**REQUIRED ACTION**
Where the data below begins, start retyping exactly, and end on the line with "index tip: (70, 100)", which is included; no picture goes in.

(Pixel coordinate listings)
☆ ☆ ☆
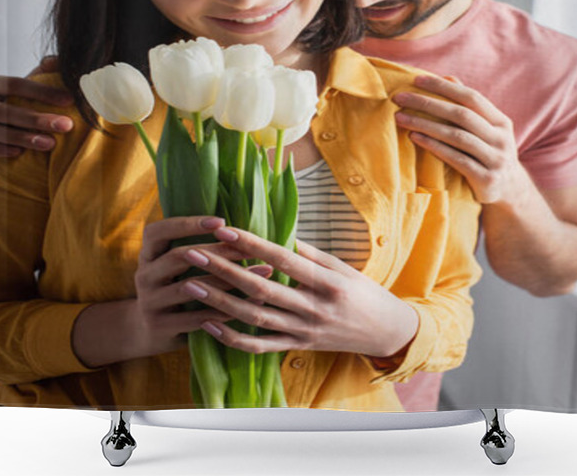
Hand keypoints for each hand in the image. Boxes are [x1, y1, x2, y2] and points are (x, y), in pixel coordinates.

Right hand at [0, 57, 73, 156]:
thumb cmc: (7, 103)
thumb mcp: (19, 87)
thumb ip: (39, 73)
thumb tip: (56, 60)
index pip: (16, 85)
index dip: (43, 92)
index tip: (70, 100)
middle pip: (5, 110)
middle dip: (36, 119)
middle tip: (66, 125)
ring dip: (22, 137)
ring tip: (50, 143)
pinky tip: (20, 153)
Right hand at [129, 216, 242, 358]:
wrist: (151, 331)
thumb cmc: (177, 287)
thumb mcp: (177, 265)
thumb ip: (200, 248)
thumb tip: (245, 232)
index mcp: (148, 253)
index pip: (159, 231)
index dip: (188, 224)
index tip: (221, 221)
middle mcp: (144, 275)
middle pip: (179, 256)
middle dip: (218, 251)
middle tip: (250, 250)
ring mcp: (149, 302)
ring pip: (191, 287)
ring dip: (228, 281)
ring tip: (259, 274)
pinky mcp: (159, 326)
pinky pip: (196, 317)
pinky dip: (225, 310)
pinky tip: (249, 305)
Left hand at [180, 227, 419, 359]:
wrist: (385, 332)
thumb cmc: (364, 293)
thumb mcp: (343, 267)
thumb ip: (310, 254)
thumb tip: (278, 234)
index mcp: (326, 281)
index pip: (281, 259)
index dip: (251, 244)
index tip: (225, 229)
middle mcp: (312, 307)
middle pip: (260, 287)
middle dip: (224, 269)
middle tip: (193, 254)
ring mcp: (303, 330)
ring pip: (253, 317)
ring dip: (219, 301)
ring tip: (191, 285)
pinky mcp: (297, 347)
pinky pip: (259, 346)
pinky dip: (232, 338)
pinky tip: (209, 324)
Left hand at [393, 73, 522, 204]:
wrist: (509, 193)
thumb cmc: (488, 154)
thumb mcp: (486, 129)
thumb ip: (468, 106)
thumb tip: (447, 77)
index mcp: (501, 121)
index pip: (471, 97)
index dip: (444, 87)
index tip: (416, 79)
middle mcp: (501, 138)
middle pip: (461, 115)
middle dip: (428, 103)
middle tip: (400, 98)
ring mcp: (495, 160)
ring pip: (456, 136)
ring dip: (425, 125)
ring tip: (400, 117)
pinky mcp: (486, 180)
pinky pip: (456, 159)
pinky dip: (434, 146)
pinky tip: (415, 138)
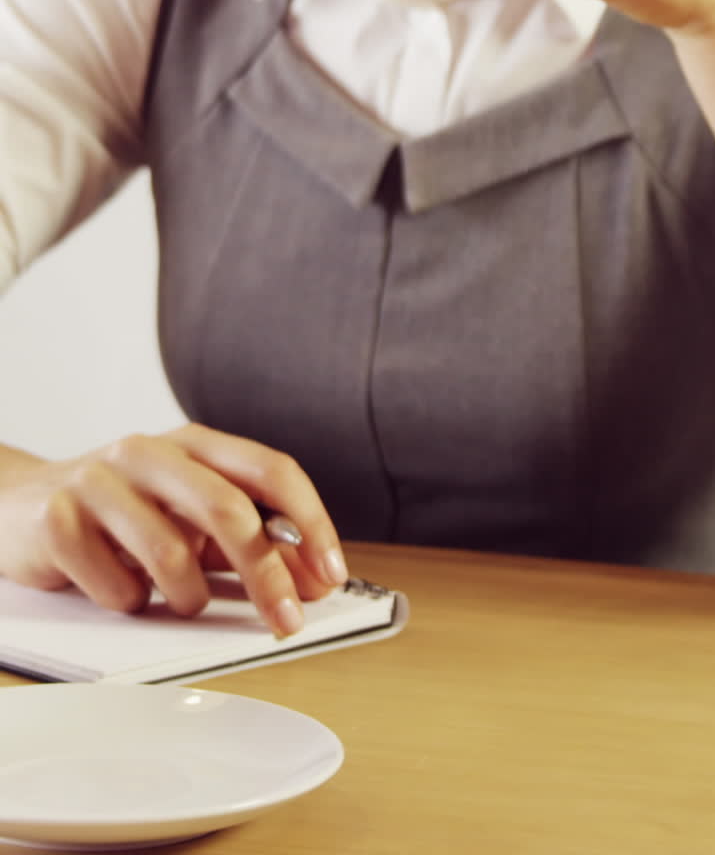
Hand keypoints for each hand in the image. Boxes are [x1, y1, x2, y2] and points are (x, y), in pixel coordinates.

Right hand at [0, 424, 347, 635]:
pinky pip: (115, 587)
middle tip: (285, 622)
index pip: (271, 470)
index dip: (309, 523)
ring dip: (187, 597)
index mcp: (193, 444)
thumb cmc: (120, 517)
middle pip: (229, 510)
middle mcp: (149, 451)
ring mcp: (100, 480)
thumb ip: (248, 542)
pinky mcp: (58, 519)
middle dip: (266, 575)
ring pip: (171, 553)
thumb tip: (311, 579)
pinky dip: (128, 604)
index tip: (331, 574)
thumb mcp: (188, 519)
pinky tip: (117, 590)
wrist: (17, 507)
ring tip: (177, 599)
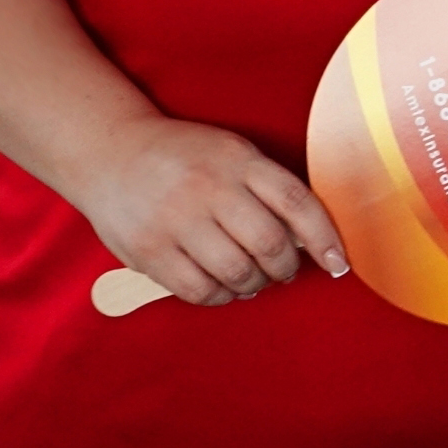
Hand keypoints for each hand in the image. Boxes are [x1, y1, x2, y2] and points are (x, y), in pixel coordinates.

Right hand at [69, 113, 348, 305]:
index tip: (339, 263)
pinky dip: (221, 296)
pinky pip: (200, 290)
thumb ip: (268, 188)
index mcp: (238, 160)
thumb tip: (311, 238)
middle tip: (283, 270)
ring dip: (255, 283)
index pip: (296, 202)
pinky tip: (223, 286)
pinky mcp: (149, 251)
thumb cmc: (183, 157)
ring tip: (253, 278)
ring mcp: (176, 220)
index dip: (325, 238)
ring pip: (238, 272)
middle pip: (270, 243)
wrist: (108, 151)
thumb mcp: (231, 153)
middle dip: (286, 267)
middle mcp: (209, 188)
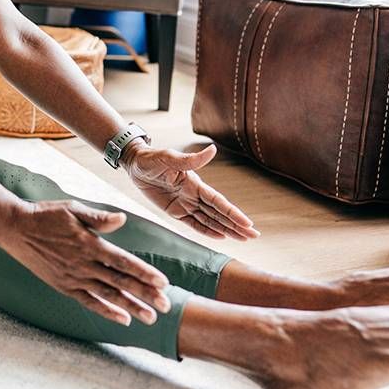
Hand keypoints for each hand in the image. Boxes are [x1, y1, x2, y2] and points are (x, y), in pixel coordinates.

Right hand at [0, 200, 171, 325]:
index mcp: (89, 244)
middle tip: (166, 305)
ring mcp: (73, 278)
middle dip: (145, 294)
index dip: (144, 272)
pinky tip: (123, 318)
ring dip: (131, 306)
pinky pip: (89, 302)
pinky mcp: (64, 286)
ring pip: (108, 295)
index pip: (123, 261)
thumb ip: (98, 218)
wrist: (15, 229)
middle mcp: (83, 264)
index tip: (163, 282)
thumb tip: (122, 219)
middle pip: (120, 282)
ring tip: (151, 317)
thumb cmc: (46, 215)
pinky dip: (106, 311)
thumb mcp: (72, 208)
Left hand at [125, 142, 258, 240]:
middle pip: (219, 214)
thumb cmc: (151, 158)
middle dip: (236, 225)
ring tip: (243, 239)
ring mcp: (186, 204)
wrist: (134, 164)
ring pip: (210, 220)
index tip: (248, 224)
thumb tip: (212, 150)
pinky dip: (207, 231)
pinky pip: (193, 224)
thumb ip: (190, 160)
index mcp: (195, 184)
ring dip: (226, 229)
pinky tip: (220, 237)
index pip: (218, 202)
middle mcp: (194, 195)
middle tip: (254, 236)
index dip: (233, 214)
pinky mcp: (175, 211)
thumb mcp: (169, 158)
☆ ☆ ☆
**ANSWER FOR THE TASK**
Hand keypoints for each hand in the image. Boxes are [x1, y1, x2, y2] and points are (x, y), in pixel coordinates.

Right hand at [0, 57, 73, 156]:
thumb cmc: (7, 103)
thumb mcp: (19, 87)
thumb ip: (39, 73)
thumb tip: (56, 60)
index pip: (16, 85)
index dip: (43, 92)
index tip: (70, 100)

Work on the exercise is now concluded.